Larval ticks are very small (approximately 1 millimeter in size) and may bite people. Their preferred hosts, however, are small mammals that live in forested environments (mice, chipmunks, squirrels, etc.). It is at this stage where the tick can acquire the Lyme bacteria. Small mammals may be carriers of the bacteria, previously infected by nymphal ticks, which have fed during the spring. The Lyme disease cycle is dependent on the nymphal ticks emerging and feeding before the larvae to successfully pass infection from one generation to the next. The small mammals remain carriers for a defined period (usually several weeks to months) and show no serious illness. Note: The chance of becoming infected by the bite of a larva is low.
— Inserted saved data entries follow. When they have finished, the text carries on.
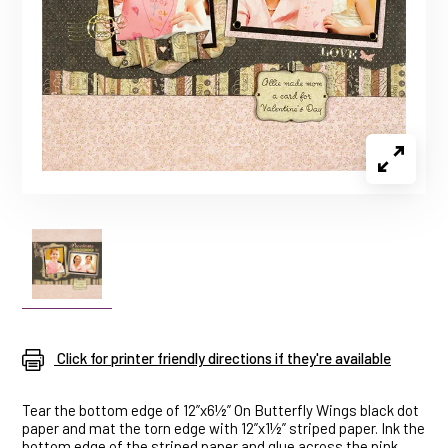
Click for printer friendly directions if they're available
Tear the bottom edge of 12”x6½” On Butterfly Wings black dot
paper and mat the torn edge with 12”x1½” striped paper. Ink the
bottom edge of the striped paper and glue across the pink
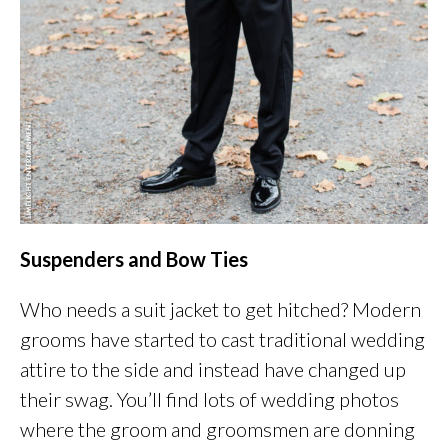
Suspenders and Bow Ties
Who needs a suit jacket to get hitched? Modern
grooms have started to cast traditional wedding
attire to the side and instead have changed up
their swag. You’ll find lots of wedding photos
where the groom and groomsmen are donning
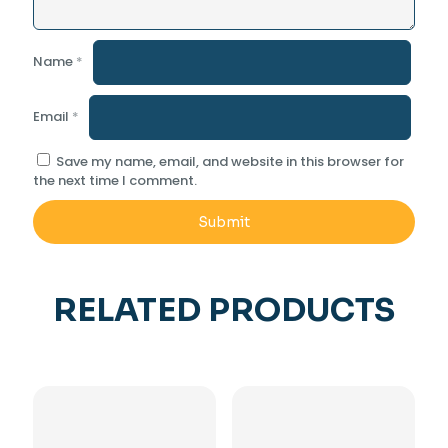
Name
*
Email
*
Save my name, email, and website in this browser for
the next time I comment.
RELATED PRODUCTS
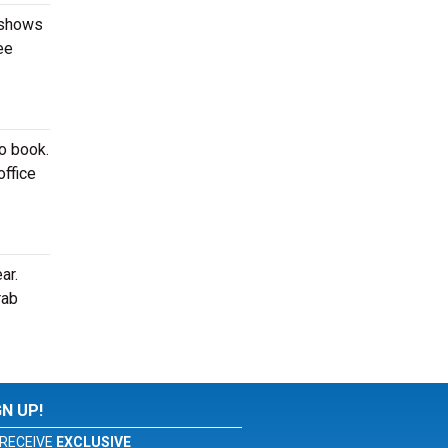
 shows
ee
to book.
office
ar.
rab
GN UP!
RECEIVE
EXCLUSIVE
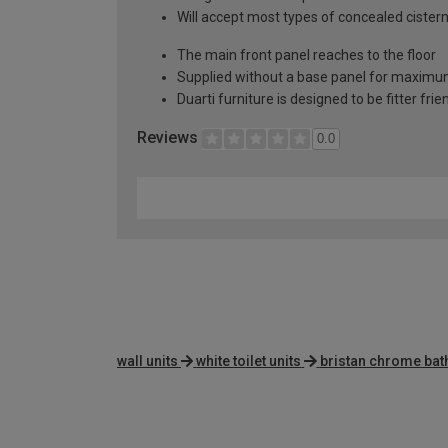
Will accept most types of concealed cister
The main front panel reaches to the floor
Supplied without a base panel for maximum 
Duarti furniture is designed to be fitter frie
Reviews
0.0
wall units
white toilet units
bristan chrome bath 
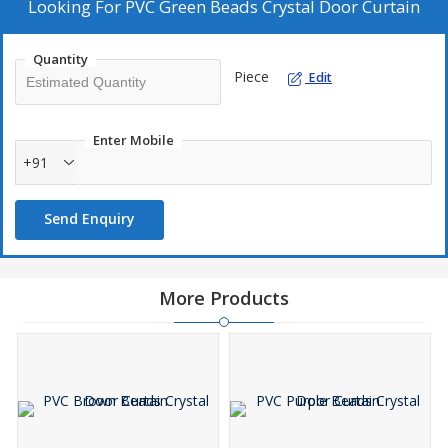
unique and stylish home decor products.
Looking For
PVC Green Beads Crystal Door Curtain
Quantity
Piece
Edit
Enter Mobile
+91
Send Enquiry
More Products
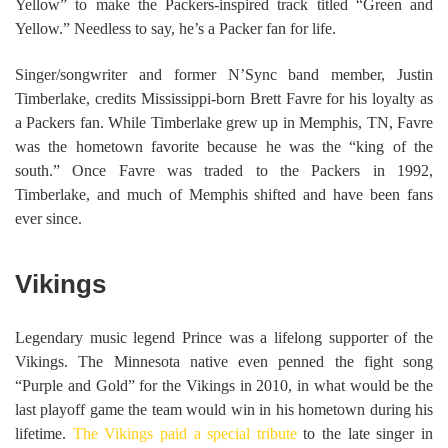
Yellow” to make the Packers-inspired track titled “Green and
Yellow.” Needless to say, he’s a Packer fan for life.
Singer/songwriter and former N’Sync band member, Justin
Timberlake, credits Mississippi-born Brett Favre for his loyalty as
a Packers fan. While Timberlake grew up in Memphis, TN, Favre
was the hometown favorite because he was the “king of the
south.” Once Favre was traded to the Packers in 1992,
Timberlake, and much of Memphis shifted and have been fans
ever since.
Vikings
Legendary music legend Prince was a lifelong supporter of the
Vikings. The Minnesota native even penned the fight song
“Purple and Gold” for the Vikings in 2010, in what would be the
last playoff game the team would win in his hometown during his
lifetime.
The Vikings paid a special tribute
to the late singer in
Once the larva has successfully fed, it drops to the forest floor and finds a sheltered environment to ‘hibernate’ and to molt (transform) to the nymphal stage. The nymph will remain inactive until the next spring.


Nymphs emerge in the early spring and prefer to feed on small and medium sized mammals. These nymphs may have been infected the previous year while in the larval stage. When they feed, if infected, they will pass on the Lyme bacteria to the mammal host. This continues the cycle, creating infected hosts for newly emerged larvae to feed on. The nymphs are the most dangerous stage for human contact. They will readily attach themselves to people, and because of their small size (appx. 1.5 millimeter), are difficult to see or notice. Once the nymph has completed its blood meal, it drops from the host and finds a sheltered area (preferably forest) to undergo transformation to the adult stage.

Transmission Dynamics

The ability of the tick to transmit Lyme bacteria is dependent on the amount of time it is attached to the host. Studies have shown that removal of infected, feeding ticks prior to 48 hours significantly reduces the potential for infection.

The Lyme disease bacteria are ingested from the host in a blood meal and the bacteria then reside on the midgut (stomach) lining of the tick.

Lyme disease is not an easy diagnosis to make. This is especially so if the patient has no rash and does not recall an episode of tick bite. If a patient remembers a tick bite and then becomes unwell, Lyme disease is a possibility. There is no diagnostic test that is absolutely reliable in confirming a case of Lyme disease. Negative test results therefore, do not necessarily mean it is absent. After all exclusionary tests have been done; the diagnosis can be made on clinical grounds alone.